> _QUOTED PASSAGE_
[PATCH] writeback: Per-block device bdi->dirty_writeback_interval and bdi->dirty_expire_interval.

From: Kautuk Consul
Date: Thu Aug 11 2011 - 08:21:04 EST


Hi,

Currently the /proc/sys/vm/dirty_writeback_centisecs and
/proc/sys/vm/dirty_expire_centisecs values are
global to the system.
All the BDI flush-* threads are controlled by these central values.

However, the user/admin might want to set different writeback speeds
for different block devices based on
their page write-back performance.
For example, the user might want to write-back pages in smaller
intervals to a block device which has a
faster known writeback speed.

This patch creates 3 new counters (in centisecs) for all the BDI
threads that were controlled centrally by these
2 counters:
i) /sys/block/<block_dev>/bdi/dirty_writeback_interval,
ii) /sys/block/<block_dev>/bdi/dirty_expire_interval,
iii) /proc/sys/vm/sync_supers_centisecs.

> _WRITTEN TASK A_
In the records, rewrite the part that opens with the line containing "gaan. Natalia en" and closes with the line containing "tot aan zalige zoetigheden.", putting "gerechten" where "recepten" stands and leaving everything else unchanged.

> _DATA FOR THIS TASK_
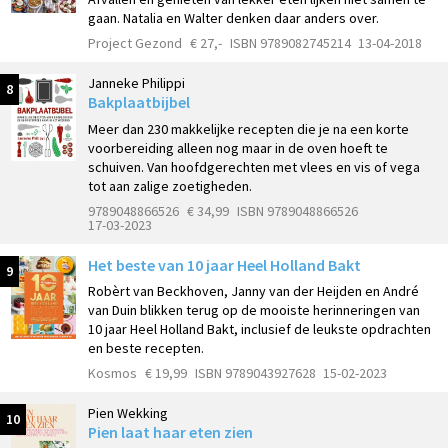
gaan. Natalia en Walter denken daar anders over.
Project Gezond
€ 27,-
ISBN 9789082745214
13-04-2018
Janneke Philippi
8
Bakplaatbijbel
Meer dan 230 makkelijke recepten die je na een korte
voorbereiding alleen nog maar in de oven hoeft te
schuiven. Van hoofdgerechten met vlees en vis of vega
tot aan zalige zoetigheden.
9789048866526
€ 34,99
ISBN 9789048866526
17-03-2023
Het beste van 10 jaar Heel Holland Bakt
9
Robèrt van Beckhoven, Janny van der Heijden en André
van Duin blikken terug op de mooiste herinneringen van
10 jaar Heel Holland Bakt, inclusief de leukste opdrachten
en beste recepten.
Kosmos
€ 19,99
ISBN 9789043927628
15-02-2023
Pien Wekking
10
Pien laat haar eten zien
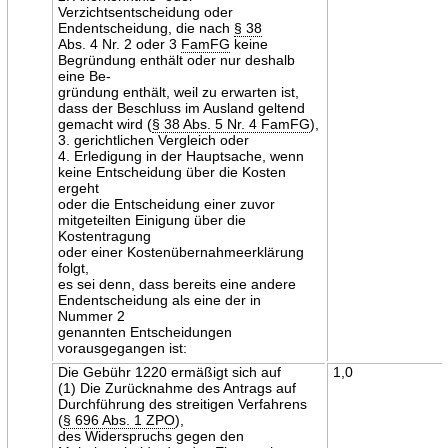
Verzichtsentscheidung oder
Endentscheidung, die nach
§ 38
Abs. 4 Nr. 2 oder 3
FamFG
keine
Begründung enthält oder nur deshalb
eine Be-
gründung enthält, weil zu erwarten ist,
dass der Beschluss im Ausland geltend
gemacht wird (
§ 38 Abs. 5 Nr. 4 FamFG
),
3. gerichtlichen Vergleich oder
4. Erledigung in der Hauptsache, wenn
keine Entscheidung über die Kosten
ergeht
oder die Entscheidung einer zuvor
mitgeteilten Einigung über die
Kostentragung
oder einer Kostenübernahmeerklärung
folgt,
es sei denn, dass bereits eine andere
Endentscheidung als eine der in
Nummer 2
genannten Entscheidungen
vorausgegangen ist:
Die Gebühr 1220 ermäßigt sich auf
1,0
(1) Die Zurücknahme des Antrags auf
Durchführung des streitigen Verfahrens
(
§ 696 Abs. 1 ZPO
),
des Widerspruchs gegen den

==

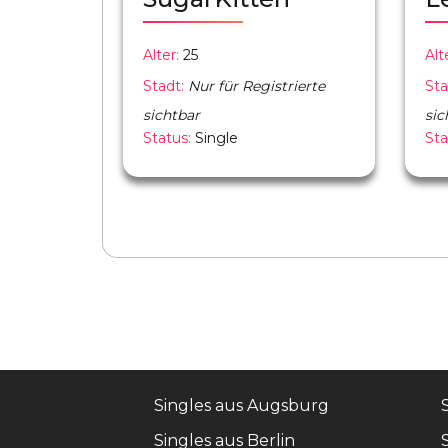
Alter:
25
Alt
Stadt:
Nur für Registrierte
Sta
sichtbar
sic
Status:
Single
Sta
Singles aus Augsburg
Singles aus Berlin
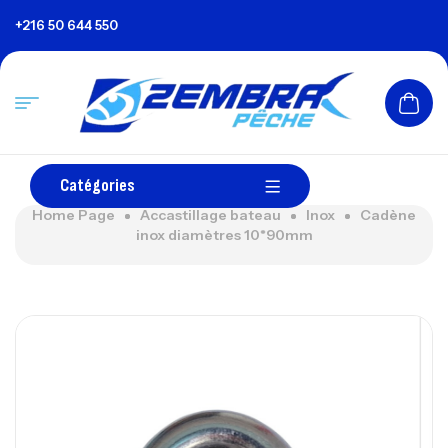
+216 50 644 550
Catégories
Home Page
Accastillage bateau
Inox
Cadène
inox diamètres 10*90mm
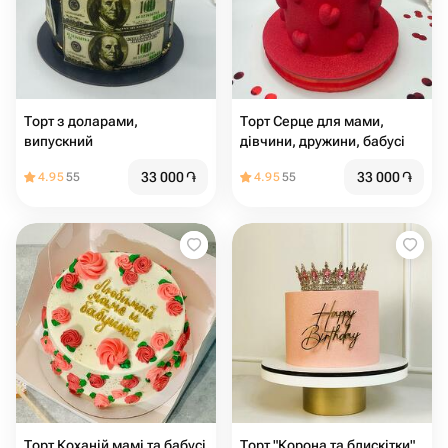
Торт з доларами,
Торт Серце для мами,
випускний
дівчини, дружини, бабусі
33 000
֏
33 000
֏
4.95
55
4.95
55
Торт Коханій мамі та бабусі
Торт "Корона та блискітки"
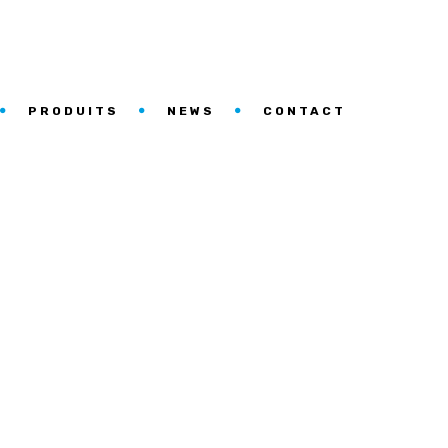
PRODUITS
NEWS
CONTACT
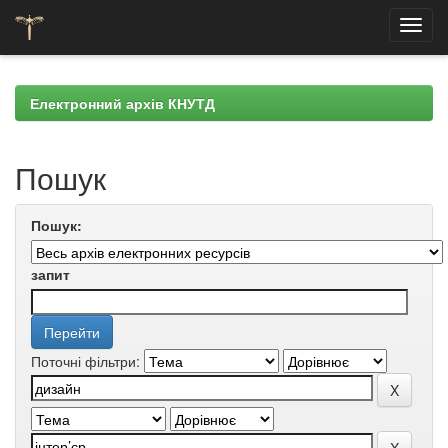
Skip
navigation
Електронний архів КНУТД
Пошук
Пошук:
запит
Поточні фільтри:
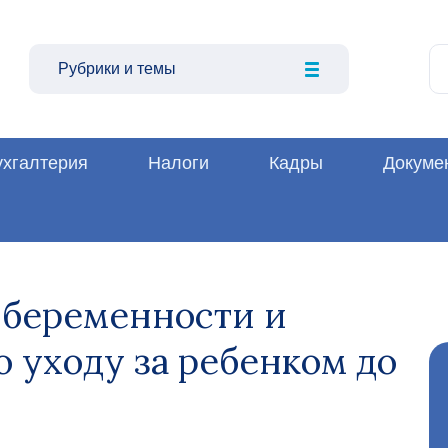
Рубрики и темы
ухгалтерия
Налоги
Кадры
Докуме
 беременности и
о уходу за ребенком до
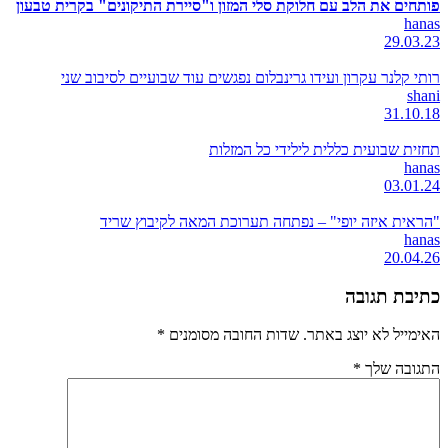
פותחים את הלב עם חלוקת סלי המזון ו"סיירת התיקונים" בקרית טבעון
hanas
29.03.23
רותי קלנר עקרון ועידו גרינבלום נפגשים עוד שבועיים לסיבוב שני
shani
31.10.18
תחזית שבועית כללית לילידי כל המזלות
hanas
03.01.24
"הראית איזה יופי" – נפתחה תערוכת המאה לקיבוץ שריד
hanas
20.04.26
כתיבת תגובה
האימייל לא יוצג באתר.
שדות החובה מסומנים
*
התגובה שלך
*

--

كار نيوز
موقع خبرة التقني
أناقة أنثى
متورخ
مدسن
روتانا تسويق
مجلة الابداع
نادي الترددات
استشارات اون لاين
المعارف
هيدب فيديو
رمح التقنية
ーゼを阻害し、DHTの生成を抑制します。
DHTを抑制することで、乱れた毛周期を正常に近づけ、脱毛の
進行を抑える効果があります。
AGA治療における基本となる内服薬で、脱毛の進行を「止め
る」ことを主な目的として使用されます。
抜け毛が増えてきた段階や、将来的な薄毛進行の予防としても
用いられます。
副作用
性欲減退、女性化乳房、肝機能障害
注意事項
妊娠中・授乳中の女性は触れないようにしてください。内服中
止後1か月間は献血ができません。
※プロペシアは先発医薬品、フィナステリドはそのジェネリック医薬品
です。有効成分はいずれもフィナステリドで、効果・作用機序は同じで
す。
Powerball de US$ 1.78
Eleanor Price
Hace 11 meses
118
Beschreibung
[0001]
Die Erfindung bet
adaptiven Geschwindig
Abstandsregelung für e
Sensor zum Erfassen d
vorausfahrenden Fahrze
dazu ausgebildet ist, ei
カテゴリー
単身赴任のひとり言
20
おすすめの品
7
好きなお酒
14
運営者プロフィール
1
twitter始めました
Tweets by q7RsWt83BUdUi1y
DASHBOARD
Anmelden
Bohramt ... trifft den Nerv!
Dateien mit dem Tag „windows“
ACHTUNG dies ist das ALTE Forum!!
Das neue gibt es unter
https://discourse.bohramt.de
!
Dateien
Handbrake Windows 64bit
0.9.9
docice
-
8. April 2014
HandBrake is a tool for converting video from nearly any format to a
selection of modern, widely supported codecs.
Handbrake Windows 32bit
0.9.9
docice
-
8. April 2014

> _WRITTEN TASK B_
From the writeback patch message, copy the part that opens with the words containing "This patch creates" and closes with "iii) /proc/sys/vm/sync_supers_centisecs.".

> _EXERCISE SOLUTION A_
gaan. Natalia en Walter denken daar anders over.
Project Gezond
€ 27,-
ISBN 9789082745214
13-04-2018
Janneke Philippi
8
Bakplaatbijbel
Meer dan 230 makkelijke gerechten die je na een korte
voorbereiding alleen nog maar in de oven hoeft te
schuiven. Van hoofdgerechten met vlees en vis of vega
tot aan zalige zoetigheden.

> _EXERCISE SOLUTION B_
This patch creates 3 new counters (in centisecs) for all the BDI
threads that were controlled centrally by these
2 counters:
i) /sys/block/<block_dev>/bdi/dirty_writeback_interval,
ii) /sys/block/<block_dev>/bdi/dirty_expire_interval,
iii) /proc/sys/vm/sync_supers_centisecs.